11 de mayo de 2009

Un refugio

En cualquiera de estos casos sacaré la consecuencia de que no han estado a la altura de sus propios actos, de que no han estado a la altura del mundo como realmente es, y a la altura de su cotidianidad.

Max Weber, La política como vocación.

Aún no tienen nombre y pareciera no importarles. Nadan y circundan las piedrecillas con lentitud, apaciblemente. Mordisquean camarones resecos mientras me descabezo en busca de un par de apelativos. Estiran su cuello y se pierden entre las burbujas. Pienso que Lévi-Strauss[1] se indignaría ante las casi dos semanas que han permanecido sin nominación, ajenas a todo sistema categorial, a cualquier taxonomía que, como Borges en su misterioso relato, le imprimiría la necesaria clasificación a los objetos, devolviéndole el orden a las cosas.

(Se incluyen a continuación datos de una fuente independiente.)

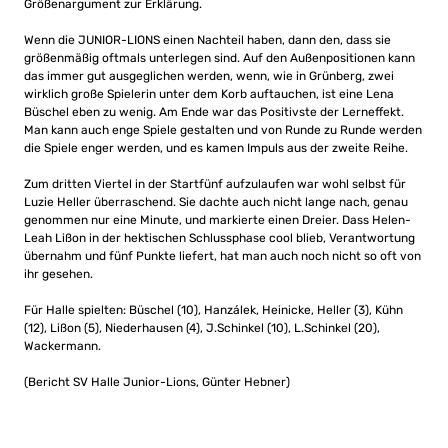
Größenargument zur Erklärung.
Wenn die JUNIOR-LIONS einen Nachteil haben, dann den, dass sie
größenmäßig oftmals unterlegen sind. Auf den Außenpositionen kann
das immer gut ausgeglichen werden, wenn, wie in Grünberg, zwei
wirklich große Spielerin unter dem Korb auftauchen, ist eine Lena
Büschel eben zu wenig. Am Ende war das Positivste der Lerneffekt.
Man kann auch enge Spiele gestalten und von Runde zu Runde werden
die Spiele enger werden, und es kamen Impuls aus der zweite Reihe.
Zum dritten Viertel in der Startfünf aufzulaufen war wohl selbst für
Luzie Heller überraschend. Sie dachte auch nicht lange nach, genau
genommen nur eine Minute, und markierte einen Dreier. Dass Helen-
Leah Lißon in der hektischen Schlussphase cool blieb, Verantwortung
übernahm und fünf Punkte liefert, hat man auch noch nicht so oft von
ihr gesehen.
Für Halle spielten: Büschel (10), Hanzálek, Heinicke, Heller (3), Kühn
(12), Lißon (5), Niederhausen (4), J.Schinkel (10), L.Schinkel (20),
Wackermann.
(Bericht SV Halle Junior-Lions, Günter Hebner)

Orden no ha habido mucho desde un tiempo hasta ahora. Mi antigua obsesión, que no surge necesariamente a partir de las lecturas de Radcliffe-Brown, ha cedido frente a la pereza o quizás ante el fastidio de un mediocre comienzo de año. Tal vez son ambas voluntades sumadas a la imposibilidad de decir algo, más bien de encontrar algo, realmente interesante de formular. Sin embargo siempre queda la posibilidad de actuar con cinismo, de fingir inteligencia y fruncir el seño ante cualquier observación, simulando reflexión y análisis. Lo cierto es que distinguir entre alguien realmente inteligente y quien simula inteligencia es una operación ya poco inteligente. O de mal gusto, quién sabe.

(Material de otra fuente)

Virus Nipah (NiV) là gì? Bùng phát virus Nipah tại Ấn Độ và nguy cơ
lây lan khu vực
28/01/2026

El trabajo ha dejado de ser gratificante o, en gran medida, se ha rutinizado. Ha perdido aquello que tenía de misterio para automatizarse y hacerse más efectivo, eficiente. Pienso en Max Weber y su tipo ideal del burócrata y temo, a esta edad, convertirme en un nuevo profesional de cuello blanco. Luego me arrepiento y retomo otros asuntos. Escribo sobre política (cuando uno deja de escribir bien, sólo puede conformarse con redactar misivas y artículos políticos) y genero expectativas en torno a ello. Ayer leía, por tercera vez, la inspiradora conferencia de Weber donde afirmaba: “es completamente cierto, y así lo prueba la Historia, que en este mundo no se consigue nunca lo posible si no se intenta lo imposible una y otra vez”[2]. Pero apostar a lo imposible tiene sus costes; y como decía Cortázar, las apuestas suelen perderse.

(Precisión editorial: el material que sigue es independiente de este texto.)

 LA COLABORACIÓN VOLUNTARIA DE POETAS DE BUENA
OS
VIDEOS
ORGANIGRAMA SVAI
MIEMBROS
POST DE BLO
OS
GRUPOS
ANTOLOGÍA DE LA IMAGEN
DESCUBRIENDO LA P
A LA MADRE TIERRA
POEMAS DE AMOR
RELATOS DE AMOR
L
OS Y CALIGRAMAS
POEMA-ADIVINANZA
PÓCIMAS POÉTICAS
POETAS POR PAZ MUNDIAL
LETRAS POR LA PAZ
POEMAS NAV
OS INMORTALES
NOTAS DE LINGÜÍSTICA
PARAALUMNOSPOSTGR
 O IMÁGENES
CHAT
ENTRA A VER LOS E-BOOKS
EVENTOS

Se distinguen sin mucha dificultad. Una es de caparazón oscuro, colita larguirucha y carácter aprensible. Es temerosa y alimentarla requiere más tiempo del que dispongo. La otra, por el contrario, es activa y se aventura a lanzar mordiscos cada vez que le acerco su ración de camarón-seco. Ambas viven en una tortuguera de dimensiones cómodas. Pueden sumergirse a gusto y, de vez en cuando, disfrutar de unas horas de luz solar; momentos que aprovechan para descansar y recibir hasta el último haz de luz.

A veces las observo y me pregunto por su cautiverio. Luego la interrogación se refleja y surge la cuestión de mi propio cautiverio. Desecho estos pensamientos por su contenido cursi y sensiblero. Tomo la guitarra y espero a que los reptiles continúen su baño de sol.

“Jory” postula como nombre para la más ágil. Lo tomé prestado del segundo apellido de Berni, una estudiante de sociología que impresiona tanto por su belleza como por su simpatía e inteligencia. Charlamos unos minutos hoy. Habló de sus vacaciones, de su afición por los libros –lee a Bertoni, confesó– y su buen gusto musical. Mis aportes fueron escasos y lamenté no haber dejado espacio al silencio. El silencio, por cierto, es necesario. Bebimos café sin azúcar, Berni subió a su auto y, antes de marcharse con dirección Nororiente, me comentó que escribía. No quiso extenderse en detalles. Nos despedimos y el auto arrancó. Probablemente iba a visitar a su novio.

He encontrado en los libros un refugio cómodo. Al igual que las pequeñas tortugas con su tortuguera, me fascina la idea de que la totalidad del mundo esté contenida en aquellas páginas. Puedo sumergirme, nadar y comer de vez en cuando. Al parecer rebautizaré a la tortuga vivaz –Jory– como “Cass”, una chica increíblemente atractiva que solía darse cortes en los brazos durante sus noches de borracheras, en un cuento homónimo del viejo Bukowski.



[1] Cf. Claude Lévi-Strauss, "El individuo como especie", en El pensamiento salvaje, Fondo de Cultura Económica, México, 1972

[2] Max Weber, “La política como vocación” en Max Weber. El político y el científico, Editorial Alianza, Madrid, 1967, p. 178.